Interesting to include would be how they found the grass for their grass about their waist given their living 'in the forest', how they maintained those skirts, how they preserved them, how long they lasted, etc.

Also there is some evidence they lived among the people of Haleth in Brethil in the First Age - how did that impact the life style of those that lived among the them? Their manner of dress, their eating habits, etc.?

By the way, as an additive, what WERE their eating habits through the ages and how were those similar/different?

This work excites me.


----------



## Ent (Sep 1, 2022)

Well-aged Enting said:


> _The Complete Tolkien Companion_ has a nice summary of what little we know about them...
> Writing such a history sounds exceptionally fun, and I would love to read what you come up with.
> 
> Interesting to include would be how they found the grass for their grass about their waist given their living 'in the forest', how they maintained those skirts, how they preserved them, how long they lasted, etc.
> ...



p.s. - I could not "mail you" as requested, as I do not know your address, or even which forest you currently make your home in.


----------



## Ent (Sep 1, 2022)

I guess one other thing that excites me to know is, since the Ents used to be 'everywhere' when there was 'one vast forest', and since it seems the Drughu always lived in the forests in one place or another, did the Ents and Drughu have an acquaintance of any kind?

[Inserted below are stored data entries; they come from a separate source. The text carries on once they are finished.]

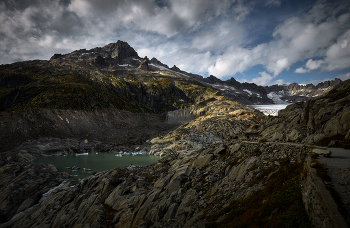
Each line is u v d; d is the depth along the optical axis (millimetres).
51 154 106500
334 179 9586
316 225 8172
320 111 28766
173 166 36312
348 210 7027
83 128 148000
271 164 18469
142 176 37562
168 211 21578
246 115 145125
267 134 40500
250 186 17188
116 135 152875
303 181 11844
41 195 51875
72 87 199125
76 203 36656
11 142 109750
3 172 61406
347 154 14898
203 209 18469
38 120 135375
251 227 11062
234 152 27719
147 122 193250
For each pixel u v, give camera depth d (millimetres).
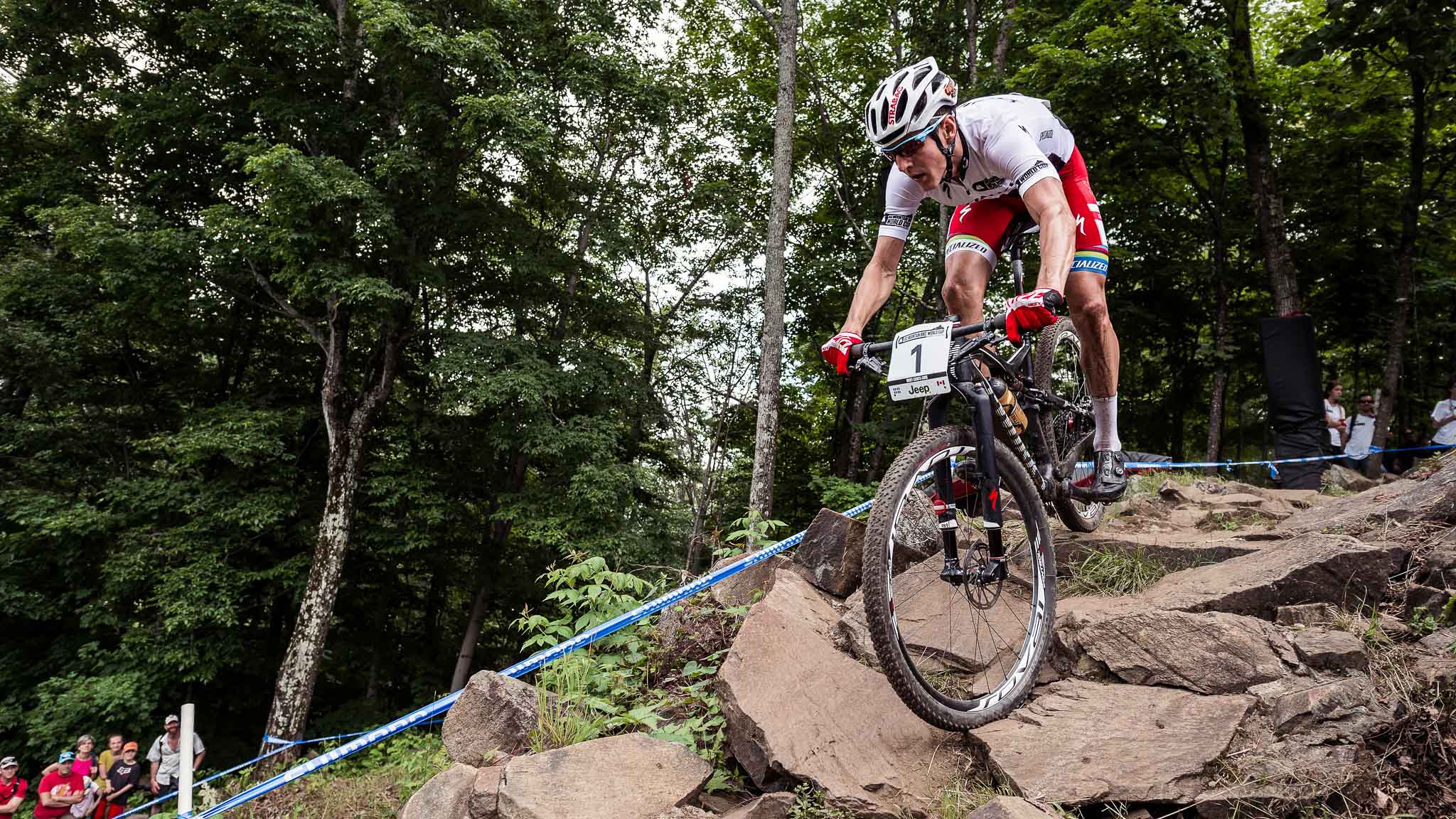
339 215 12352
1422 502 3123
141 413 15375
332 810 4867
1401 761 2008
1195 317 16781
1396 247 13875
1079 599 3109
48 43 14297
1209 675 2396
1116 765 2129
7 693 13484
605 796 2332
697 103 17625
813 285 19453
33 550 13500
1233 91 12039
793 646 2732
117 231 12117
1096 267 2861
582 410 15977
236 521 13422
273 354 16922
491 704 3070
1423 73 10117
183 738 3967
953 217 3139
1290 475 8492
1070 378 3621
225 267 13039
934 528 3596
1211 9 12539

We do not have the full story of all the peoples the Ents knew, when Treebeard starts to recite it... we just know that as he ponders it he can't find the hobbits in it anywhere.


----------



## Elbereth Vala Varda (Sep 1, 2022)

Cool idea to write them down! I love the picture of cover, @Ghân-buri-Rob !


----------



## Ghân-buri-Rob (Sep 1, 2022)

Elbereth Vala Varda said:


> Cool idea to write them down! I love the picture of cover, @Ghân-buri-Rob !


Much thank you! 👍


----------



## Elbereth Vala Varda (Sep 1, 2022)

Of course!


----------



## Ghân-buri-Rob (Sep 5, 2022)

With the ending of the summer vacation I have more time to spend on the history of the Drughu!

Following is the beginning of the book! Hope you like it and as always: if you have ideas etc.? please contact me! 

This be me btw ...


----------



## Ent (Sep 5, 2022)

@_Ghân-buri-Rob - Please sir._

You should really put your grass on..! 😁


----------



## Tuor Cassidy (Sep 5, 2022)

The Drughu, forgive me if this has been mentioned, but they are also known as the Druedain, which is Sindarin for “wild men of Ered Nimrais” which is also near or part of Brethil, where the people of Haleth once resided. The Druedain have some very mysterious magic!


----------



## Ghân-buri-Rob (Sep 6, 2022)

Tuor Cassidy said:


> The Drughu, forgive me if this has been mentioned, but they are also known as the Druedain, which is Sindarin for “wild men of Ered Nimrais” which is also near or part of Brethil, where the people of Haleth once resided. The Druedain have some very mysterious magic!


Just down to earth common sense 

Ans this is the well known Ghân-buri-Ghân !


----------



## Tuor Cassidy (Sep 6, 2022)

Have you read The Faithful
Stone, a short story within Unfinished Tales?

Very cool story of one particular Drughu and some of the powers they had, or forces they had access to!


----------



## Ent (Sep 6, 2022)

Tuor Cassidy said:


> Have you read The Faithful
> Stone, a short story within Unfinished Tales?
> 
> Very cool story of one particular Drughu and some of the powers they had, or forces they had access to!



And much information about the Drughu most likely not found anywhere else - a whole chapter of some 17-18 pages devoted to them.


----------